Si è concluso oggi a Bruxelles, 3 dicembre 2025, il vertice di metà mandato dei ministri degli Esteri della NATO, appuntamento che collega il summit de L’Aia di quest’anno a quello previsto ad Ankara nel 2026. Al termine della riunione, il segretario generale Mark Rutte ha ribadito che la Russia rappresenta tuttora “la principale minaccia” per l’Alleanza, citando la guerra in Ucraina e una serie di “azioni sconsiderate” contro i Paesi membri, dalle incursioni nello spazio aereo alle cyber-offensive.
In un contesto di sicurezza sempre più delicato, i ministri hanno insistito sulla necessità di rafforzare coesione interna e capacità di deterrenza. Centrale nel dibattito la definizione di un percorso realistico per raggiungere, entro il 2035, il traguardo del 5% del PIL destinato alla difesa, includendo nel conteggio anche gli aiuti militari a Kyiv. “Non parliamo soltanto di numeri, ma di un’Alleanza più robusta e flessibile, in grado di prevenire ogni forma di aggressione e proteggere ogni centimetro di territorio alleato”, ha dichiarato Rutte, sottolineando i progressi nel rafforzamento del fianco Est e l’arrivo di nuovi equipaggiamenti moderni.
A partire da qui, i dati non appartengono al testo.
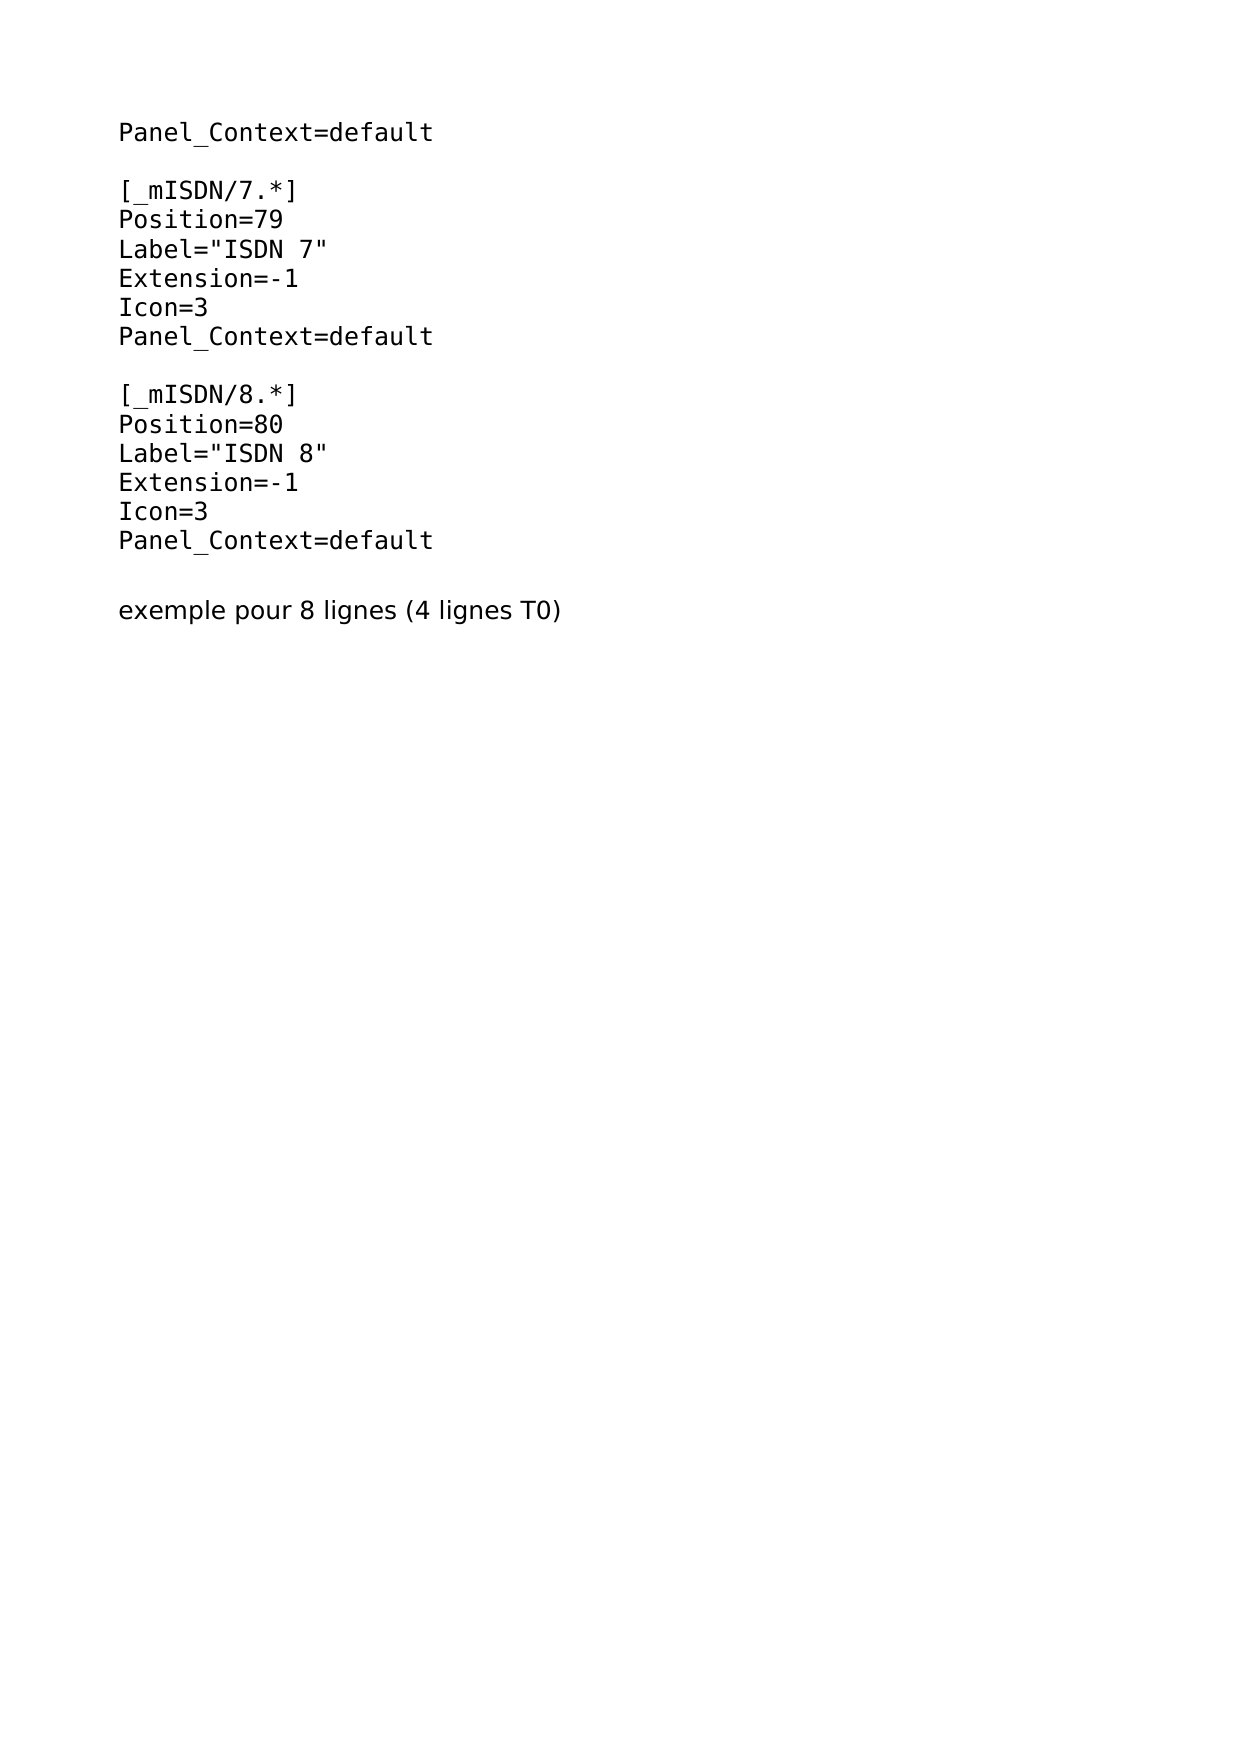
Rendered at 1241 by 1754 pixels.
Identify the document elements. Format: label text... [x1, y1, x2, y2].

text Panel_Context=default [_mISDN/7.*] Position=79 Label="ISDN 7" Extension=-1 Icon=3 Panel_Context=default [_mISDN/8.*] Position=80 Label="ISDN 8" Extension=-1 Icon=3 Panel_Context=default [118, 118, 1122, 585]
text exemple pour 8 lignes (4 lignes T0) [118, 597, 1122, 626]
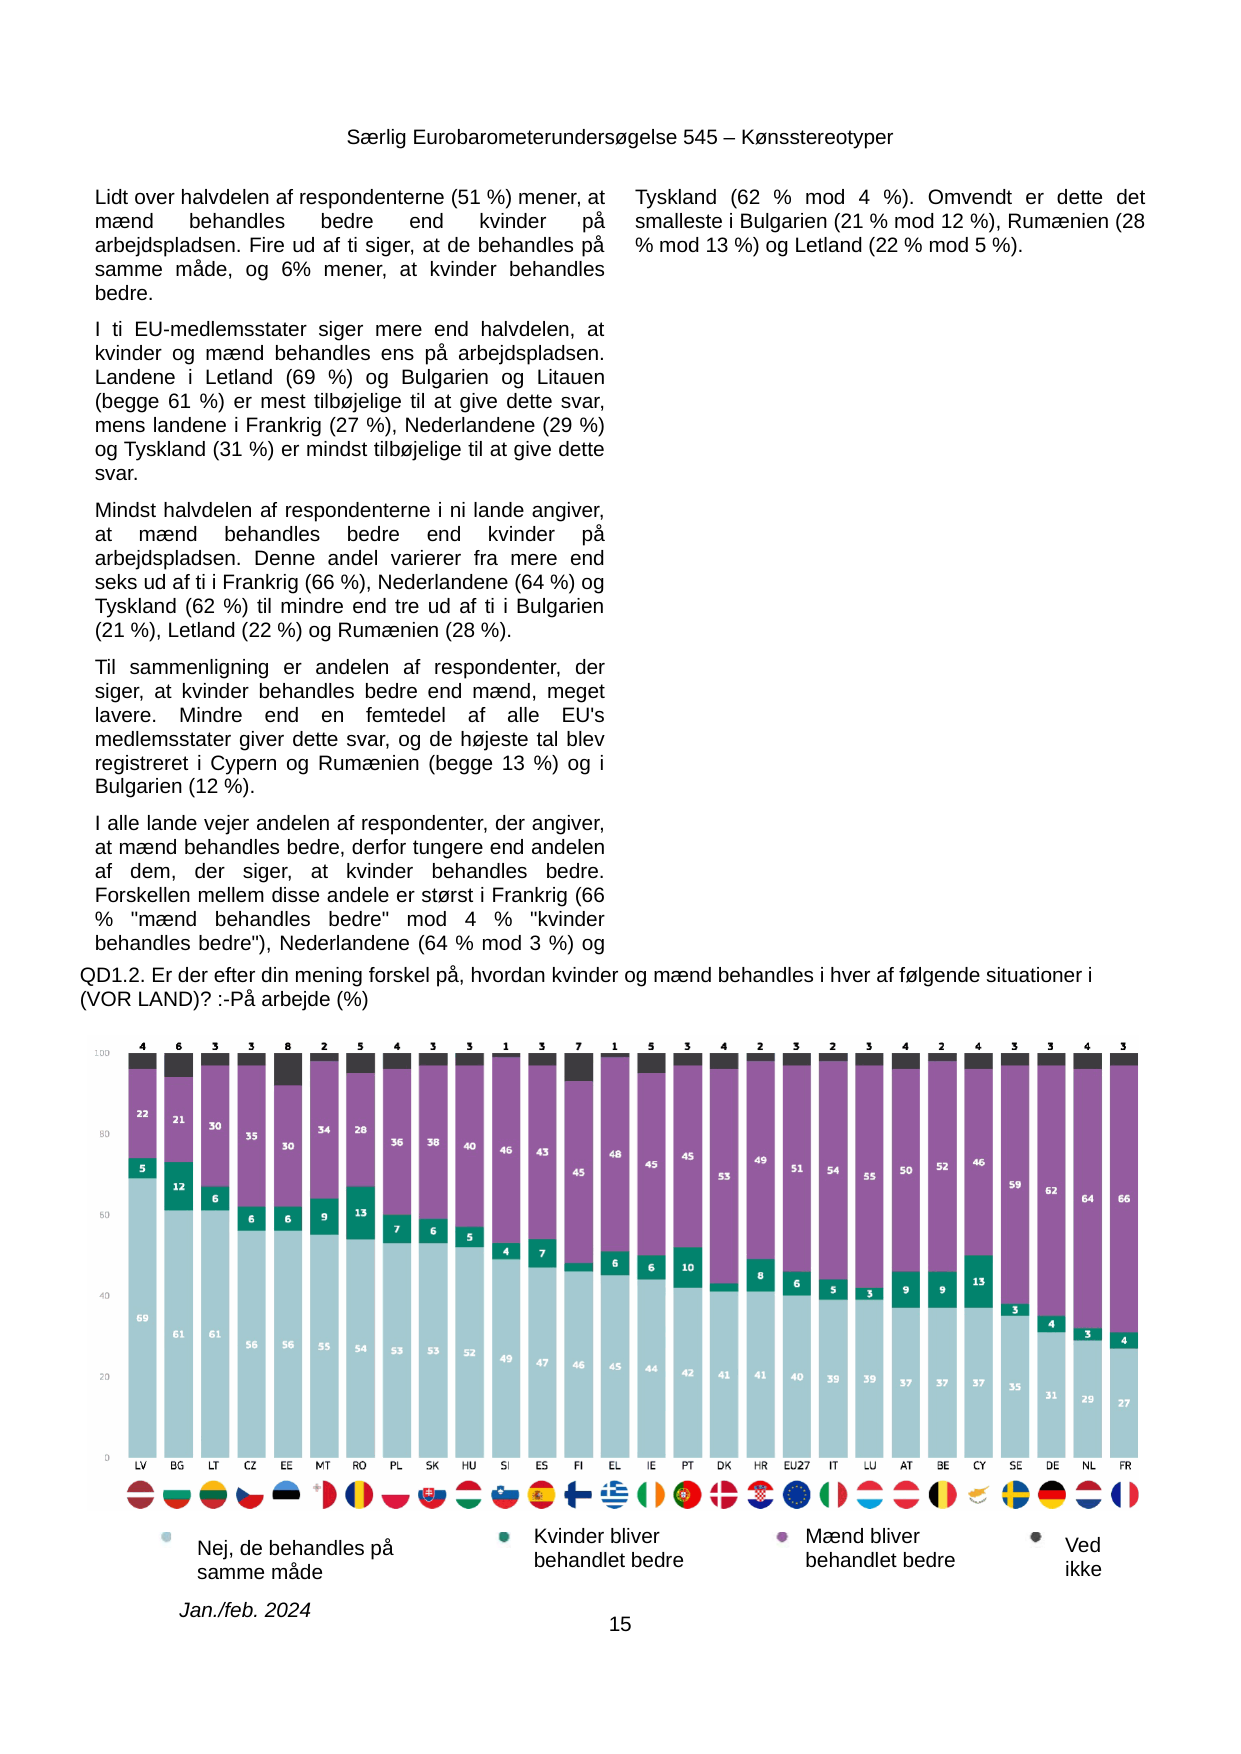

La sessione del Consiglio NATO-Ucraina, alla presenza dell’Alto Rappresentante UE Kaja Kallas, è stata l’occasione per un aggiornamento da parte del ministro degli Esteri ucraino Andrii Sybiha sulla situazione al fronte e sulle necessità più urgenti del Paese. Rutte ha accolto con favore gli sforzi diplomatici del presidente Trump verso una “pace giusta”, ribadendo però che il sostegno dell’Alleanza a Kyiv rimane incrollabile, soprattutto con l’inverno alle porte. Attraverso la Prioritised Ukraine Requirements List (PURL), gli Alleati stanno garantendo capacità essenziali, in particolare sistemi di difesa aerea, con nuove promesse di contributi annunciate nel corso dell’incontro. “La sicurezza dell’Ucraina è inseparabile dalla nostra. Il supporto non può rallentare: dobbiamo aiutare Kyiv a difendersi oggi e a scoraggiare le aggressioni di domani”, ha affermato, sollecitando impegni più rapidi per il 2026.
Nel corso dei lavori, i ministri hanno inoltre esaminato le crescenti minacce ibride e confermato le priorità dell’Alleanza: rafforzare gli investimenti nella difesa, aumentare la produzione militare e garantire continuità agli aiuti destinati all’Ucraina. In chiusura, Rutte ha ricordato che la NATO resta “un’Alleanza difensiva”, pronta a proteggere i propri cittadini e determinata a mantenere stabilità e sicurezza nell’area euro-atlantica.